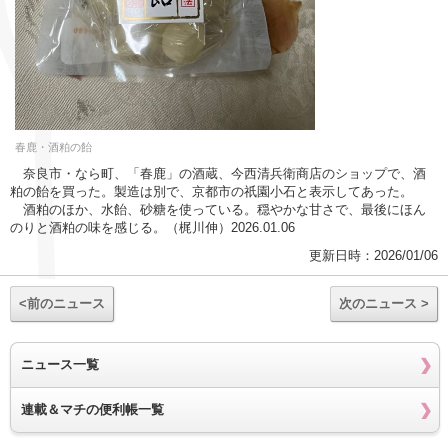
春鹿・酒粕の飴
奈良市・なら町、「春鹿」の酒蔵、今西清兵衛商店のショップで、酒
粕の飴を買った。製造は別で、京都市の祇園小石と表示してあった。
酒粕のほか、水飴、砂糖を使っている。穏やかな甘さで、最後にほん
のりと酒粕の味を感じる。（梶川伸）2026.01.06
更新日時：2026/01/06
<前のニュース
次のニュース >
ニュース一覧
連載＆マチの便利帳一覧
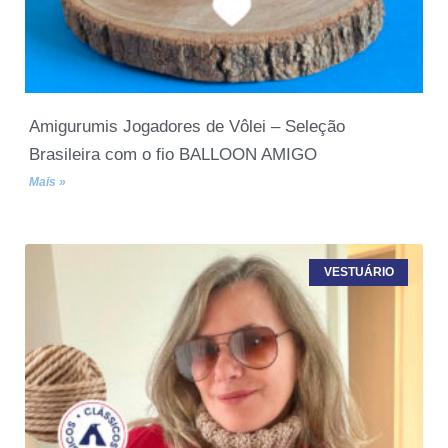
Amigurumis Jogadores de Vôlei – Seleção
Brasileira com o fio BALLOON AMIGO
Mais »
VESTUÁRIO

☆ ☆ ☆ ☆ ☆ ☆ ☆

TASK BRIEF: The listing above must be retyped word for word, without the pictures.

REPLY TO THE TASK:
春鹿・酒粕の飴
奈良市・なら町、「春鹿」の酒蔵、今西清兵衛商店のショップで、酒
粕の飴を買った。製造は別で、京都市の祇園小石と表示してあった。
酒粕のほか、水飴、砂糖を使っている。穏やかな甘さで、最後にほん
のりと酒粕の味を感じる。（梶川伸）2026.01.06
更新日時：2026/01/06
<前のニュース
次のニュース >
ニュース一覧
連載＆マチの便利帳一覧
Amigurumis Jogadores de Vôlei – Seleção
Brasileira com o fio BALLOON AMIGO
Mais »
VESTUÁRIO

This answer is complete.